A week is a long time…in FoodTech

By Frank Buhagiar on Tuesday 18 October 2022

A week is a long time…in FoodTech
Image source: A week is a long time…in FoodTech
Commentary

Food on the Move: FFF’s weekly roundup of listed FoodTech’s movers & shakers

Hope readers took last week’s Food on the Move advice “to bring out the bunting, pop the corks and celebrate” a positive seven days for FFF’s listed FoodTech space - positive in terms of more risers than fallers.  For one week on and FoodTech fallers have well and truly regained the upper hand. In all, 40 stocks finished the week ended 14 October nursing share price losses, while just nine clocked up gains. What a difference a week makes…

For proof, look no further than Agrify (AGFY), whose share price soared 228% to US$1.45. Rewind one week and Food on the Move’s Flying High was highlighting the cannabis solutions provider’s rather pedestrian 1.6% share price rise, particularly when compared to the 20%+ gains posted by peers Urban-gro (UGRO) and Hydrofarm (HYFM), both of which seemed to be benefiting from possible future moves to legalise cannabis in the US.  At the time, AGFY’s share price appeared to be held back by news “it had been hit by a lawsuit from customer Bud & Mary’s Cultivation, Inc.”
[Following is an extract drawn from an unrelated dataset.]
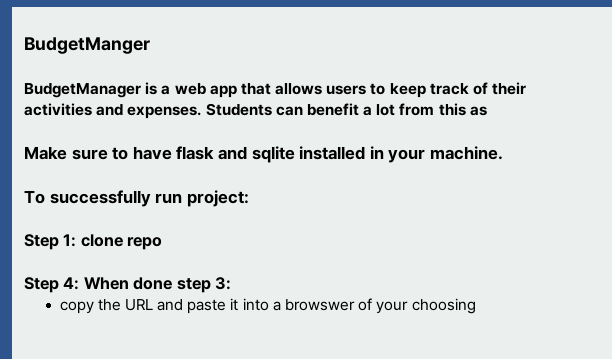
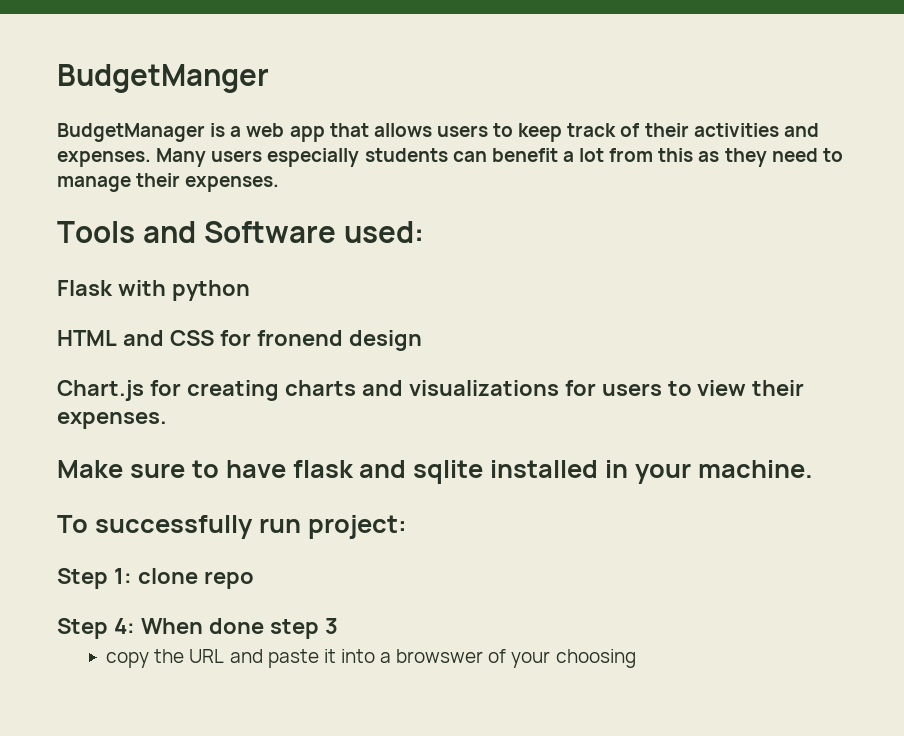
[205,103,272,116] Students -> [156,148,448,167] Many users especially students
(487, 111) none -> [724,148,843,167] [57,173,280,192] [57,221,424,243] [57,280,250,301] [57,330,422,351] [57,380,805,401] [57,412,167,429] they need to manage their expenses. // Tools and Software used: // Flask with python // HTML and CSS for fronend design // Chart.js for creating charts and visualizations for users to view their expenses.
[215,277,232,290] 3: -> [324,618,338,634] 3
What triggered the dramatic rise? Well, there has been no new news out since 6 October when AGFY revealed the above lawsuit.  But…the lawsuit wasn’t the only press release put out by the company that day.  AGFY also unveiled “Three New Rapid Deployment Program Customer Engagements” that are “Expected to Generate Over $7.5 Million in Cultivation-Related Hardware Sales with Additional Recurring SaaS and Production Success Fees”.  Compare the ‘over US$7.5 million in hardware sales’ with the then sub-US$9m market cap and perhaps the market is beginning to view AGRY as a value, as well as a growth, play.

For the record, UGRO’s shares built on the previous week’s gains to close up 9% to US$3.38. The company issued two press releases during the week – one reiterating its Q3 guidance thanks to “Over $50 Million in Design-Build Contracts in the Third Quarter”; and a second about the potential acquisition of engineering firm Dawson Van Orden, Inc.  HYFM meanwhile put no news out and the shares finished 1% down on the week at US$2.31.  Hmm…a lesson in how to use news flow to maintain momentum perhaps?  Be interesting to see if HYFM takes a cannabis leaf out of UGRO’s book and issues a positive update sometime soon.   

Elsewhere, shares in MissFresh (NAS: MF) shed 40% to US$0.061.  The market gave a collective thumbs down to the Chinese fresh-food retailer’s plans for an effective one-for-thirty reverse share (ADS) split.  If the shares carry on falling at this rate, the company may have to repeat the exercise…

Kalera (KAL) was not far behind with a 37% loss – shares closed at US$0.72. Not a squeak from KAL since 22 September’s analyst and investor event at which the vertical farmer “…outlined its new strategy and path to profitability.” According to the accompanying press release, CEO Jim Leighton said: “Kalera is transitioning to a consumer-packaged goods (CPG) platform, which is unique in controlled environment agriculture. The company is driving toward profitability, and will grow pragmatically while focusing on capital efficiency, increasing revenue and technology.” Leighton added: “All the pieces are now in place for this rocket to lift off.” Now, as far as FFF can tell after an admittedly brief tour of the company’s website, rocket/arugula is not currently grown by Kalera.  So, the question is, did the CEO unwittingly reveal a new addition to the vertical farmer’s offering?